The only question I have is do I go long or short on the medical sector.
Posted by: Allen | March 18, 2010 at 12:12 PM
If this disease of a bill passes and the Repubs don't eradicate it, we're going to end up with an exaggerated two-tiered system in which the very rich get their medical needs met privately and the middle classes on down settle for less than satisfactory regulated, apportioned care and chronic hypertension from the frustrating, metastasizing blue-beholden bureaucracy. Medical conditions will become a thousand different lobby causes and coverage will be given (Democratic) political consideration always, along with progressive means testing, premiums and taxes.
Government administered "fairness in outcome" is a bankrupt concept, anyway, and certainly since there is nothing "fair" about how our DC apparatchiks and their big donors will remain in the upper tier of care upon passage of this massive masses manipulation posing as a Good Idea for The People. Richard's also right about the $$ to be squandered, not saved. The Demwits know it, too, but how can they pass up their Gaia-given responsibility to tell us how to live for the collective good?
Posted by: kimberly | March 18, 2010 at 12:15 PM
Haig at the Somme. What an apt comparison.
Posted by: Hot Pants | March 18, 2010 at 04:07 PM
The entertaining aspect of this 'battle of attrition' is that it's almost completely internecine.
Posted by: aelfheld | March 18, 2010 at 04:19 PM
Yup it's like the Somersets and the Lincolnshires were shooting each other in the back.
Posted by: Mike Myers | March 18, 2010 at 05:59 PM
But, oh how quickly things can change.
True. When you're unemployed next November, your phone lines will be blessedly quiet.
Posted by: Copper Quark | March 18, 2010 at 11:52 PM
As a student of military history I like the Haig comment. I had to explain to my friends who Haig was and the Battle of the Somme, but once I did, even they thought it was an appropriate analogy. Well played!

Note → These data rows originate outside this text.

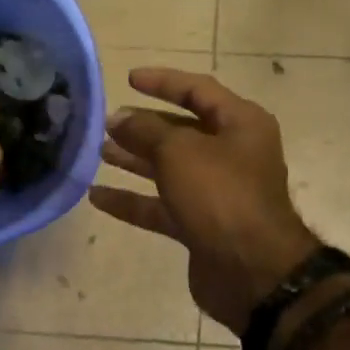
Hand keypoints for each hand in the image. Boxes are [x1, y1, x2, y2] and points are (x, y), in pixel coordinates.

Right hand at [90, 68, 320, 334]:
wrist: (252, 271)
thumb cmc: (221, 195)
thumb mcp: (179, 151)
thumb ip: (145, 130)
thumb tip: (119, 119)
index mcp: (240, 124)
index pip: (198, 90)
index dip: (163, 82)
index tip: (128, 79)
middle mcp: (232, 154)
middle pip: (182, 130)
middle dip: (144, 125)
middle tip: (107, 122)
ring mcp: (217, 192)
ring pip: (169, 168)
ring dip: (135, 160)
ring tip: (99, 152)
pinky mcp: (201, 225)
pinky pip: (161, 206)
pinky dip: (133, 200)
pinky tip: (97, 196)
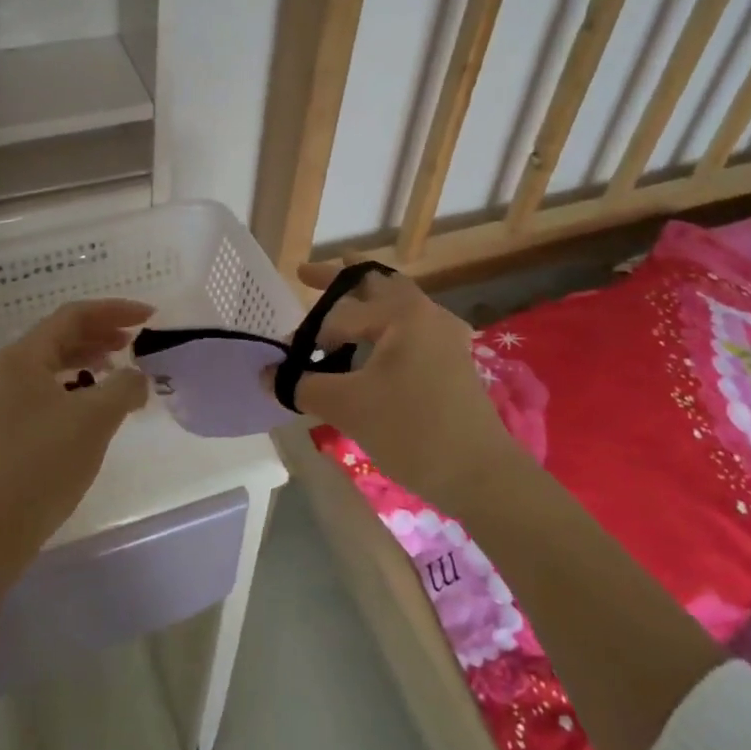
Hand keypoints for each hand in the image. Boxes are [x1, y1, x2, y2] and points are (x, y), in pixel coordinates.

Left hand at [0, 299, 153, 562]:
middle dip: (103, 332)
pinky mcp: (10, 427)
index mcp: (24, 357)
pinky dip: (78, 385)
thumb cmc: (43, 464)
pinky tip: (97, 404)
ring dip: (91, 358)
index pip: (73, 315)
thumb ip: (125, 386)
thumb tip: (137, 378)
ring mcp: (6, 400)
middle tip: (137, 340)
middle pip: (62, 335)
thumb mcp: (95, 418)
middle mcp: (10, 370)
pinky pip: (50, 389)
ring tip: (121, 367)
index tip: (149, 317)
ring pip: (55, 363)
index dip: (114, 310)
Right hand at [289, 259, 526, 514]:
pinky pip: (411, 326)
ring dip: (366, 298)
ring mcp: (445, 335)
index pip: (340, 313)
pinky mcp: (453, 360)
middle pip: (376, 282)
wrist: (483, 475)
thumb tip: (267, 376)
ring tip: (340, 300)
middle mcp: (426, 313)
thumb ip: (303, 386)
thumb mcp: (349, 408)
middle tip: (306, 274)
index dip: (310, 334)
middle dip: (339, 277)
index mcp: (402, 313)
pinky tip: (376, 342)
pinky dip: (385, 323)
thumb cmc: (413, 431)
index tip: (289, 357)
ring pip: (397, 302)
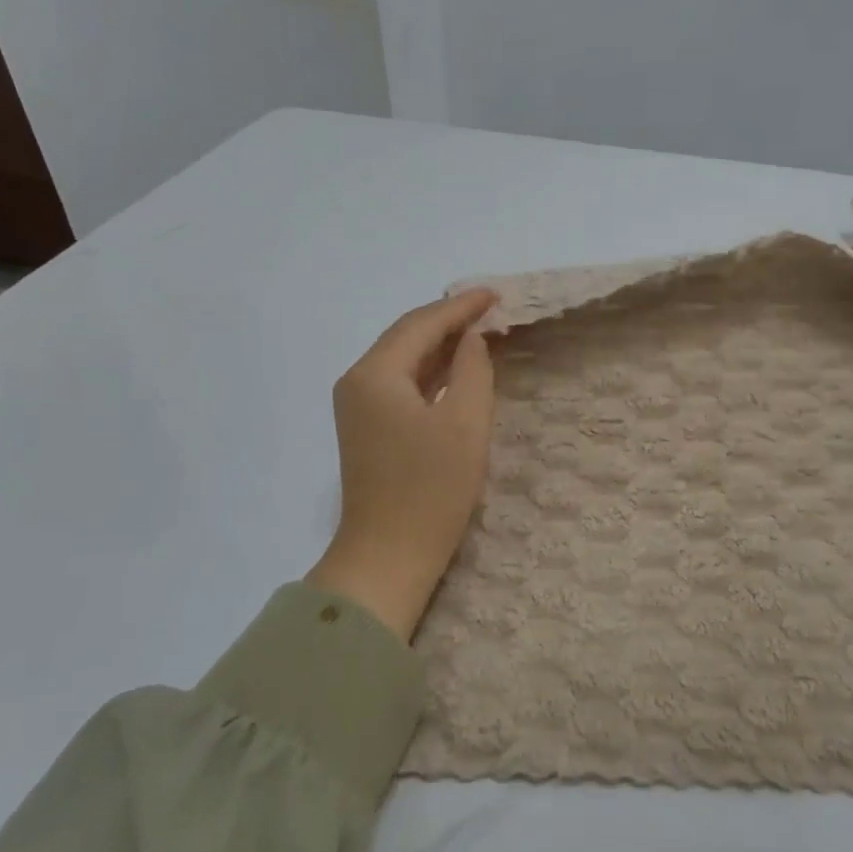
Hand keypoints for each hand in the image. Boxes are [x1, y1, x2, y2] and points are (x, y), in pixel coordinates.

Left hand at [307, 289, 498, 640]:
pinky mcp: (368, 428)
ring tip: (481, 331)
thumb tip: (471, 338)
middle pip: (407, 337)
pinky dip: (431, 372)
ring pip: (404, 360)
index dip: (460, 307)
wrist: (388, 557)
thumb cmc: (431, 490)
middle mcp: (358, 382)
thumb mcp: (465, 423)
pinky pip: (402, 384)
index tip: (495, 294)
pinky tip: (457, 368)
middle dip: (449, 321)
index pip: (421, 325)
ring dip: (441, 345)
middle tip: (491, 308)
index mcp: (375, 374)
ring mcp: (358, 407)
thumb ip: (472, 369)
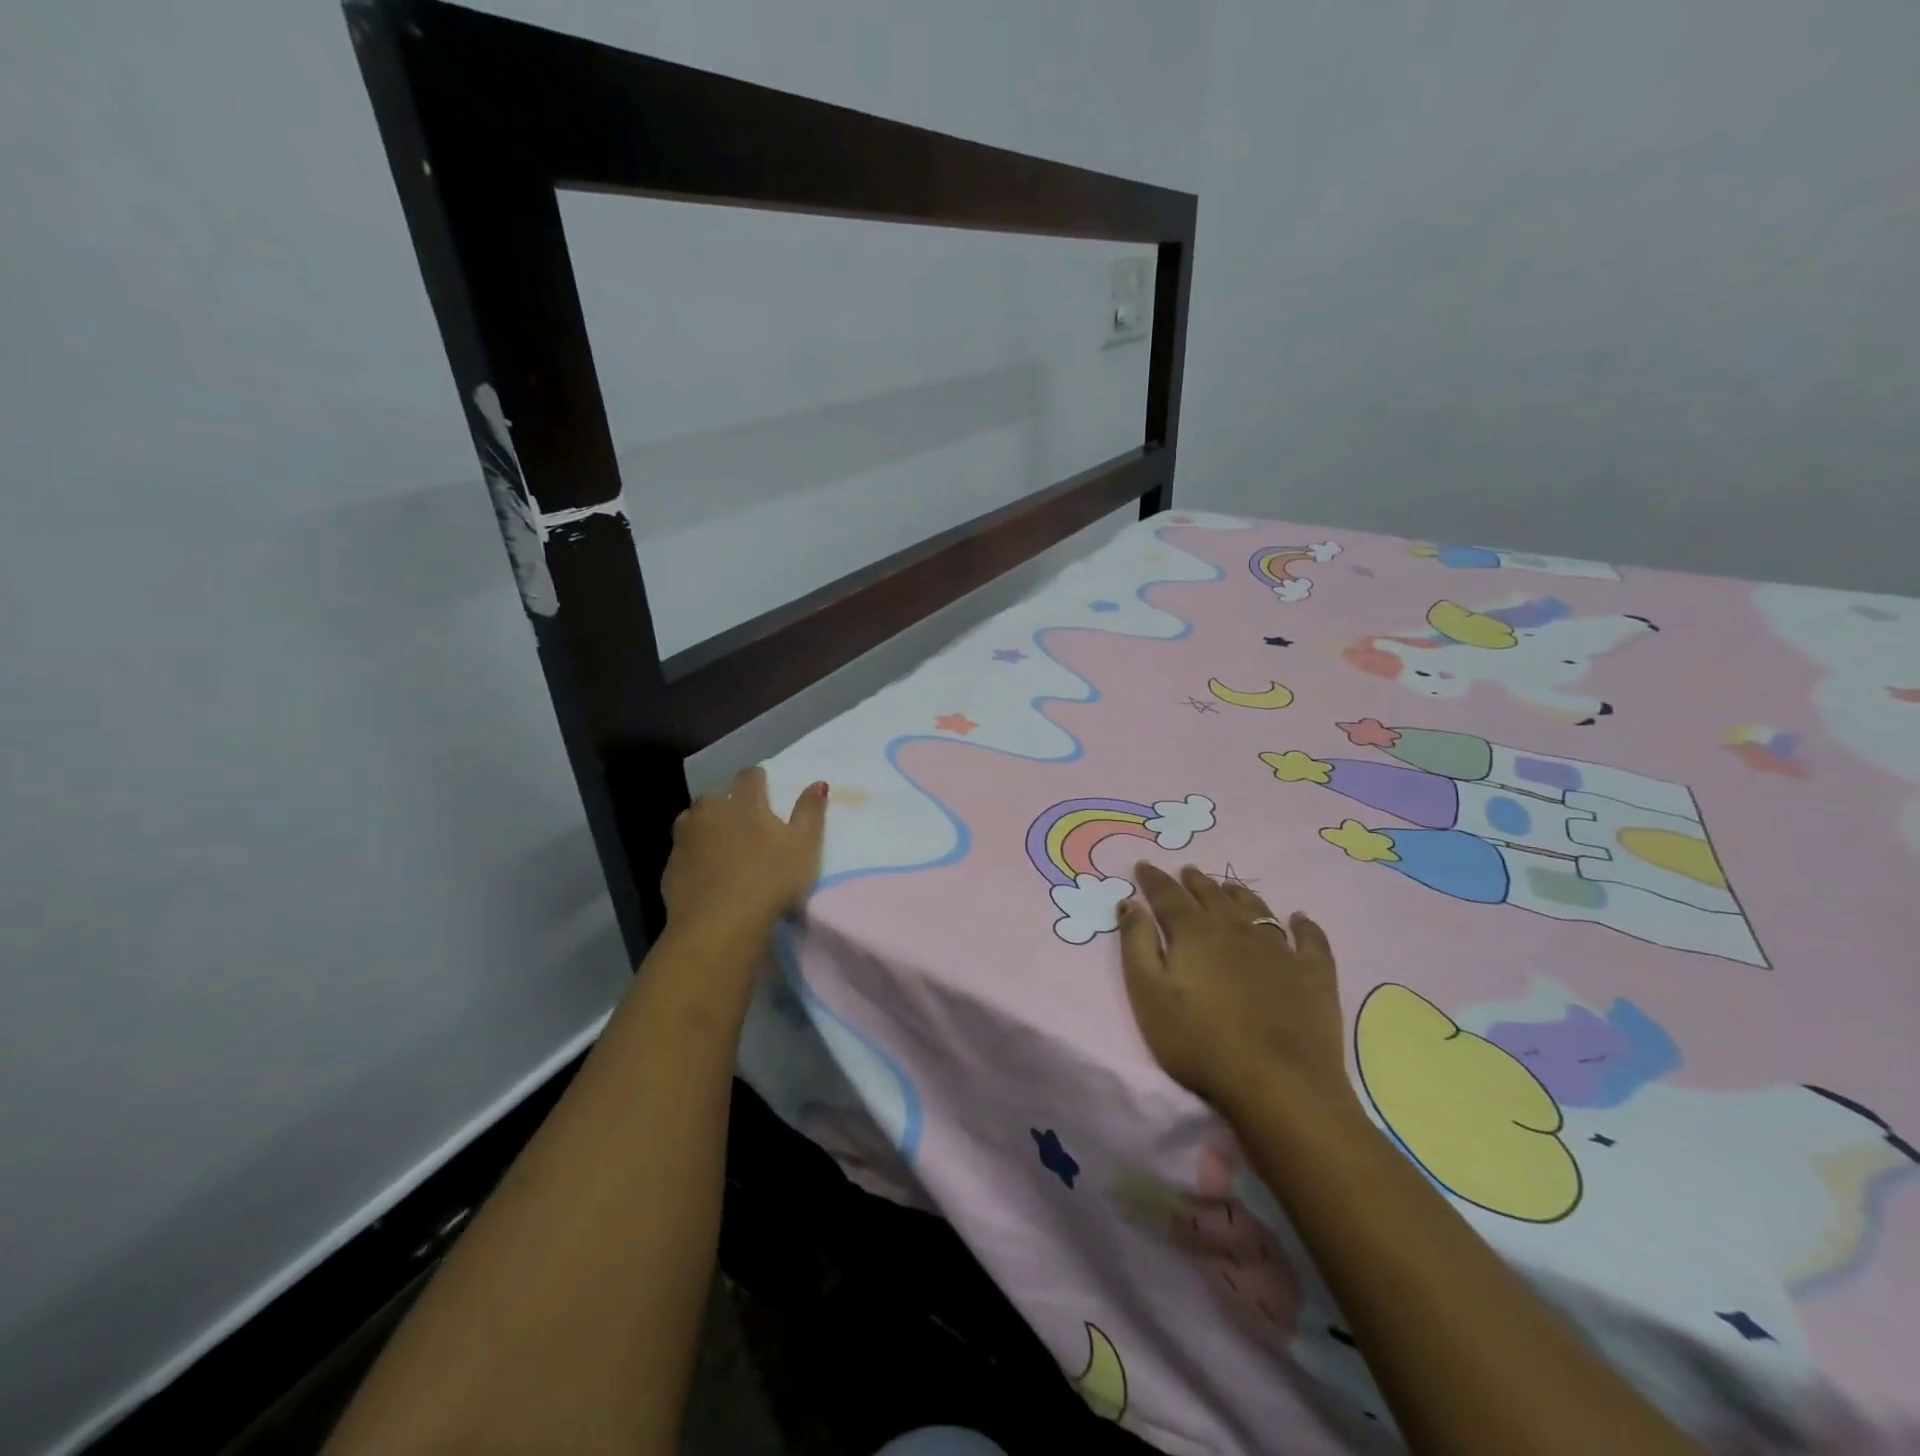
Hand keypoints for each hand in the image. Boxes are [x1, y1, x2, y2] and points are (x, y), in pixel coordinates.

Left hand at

Posted by: Steve | March 19, 2010 at 12:03 PM
To be absolutely fair to Haig, he didn't want to attack on the Somme in July, 1916 because he knew his army wasn't ready for an offensive. He had to attack for reasons of the coalition: the French were bleeding to death at Verdun and needed the British to help take the pressure off.
Posted by: Jon | March 19, 2010 at 01:17 PM
Sunday's vote isn't about winning anything. It will merely be another tension on our already badly fractured society.
They'll do illegal immigration amnesty the same way. More tension. That law will be written to allow several million new voters by 2010. Unemployment nearer twenty than ten percent nationwide by then, too.
Tension. Depression. Civil Unrest.
Wow. We really need a strong hand to fix things, don't we?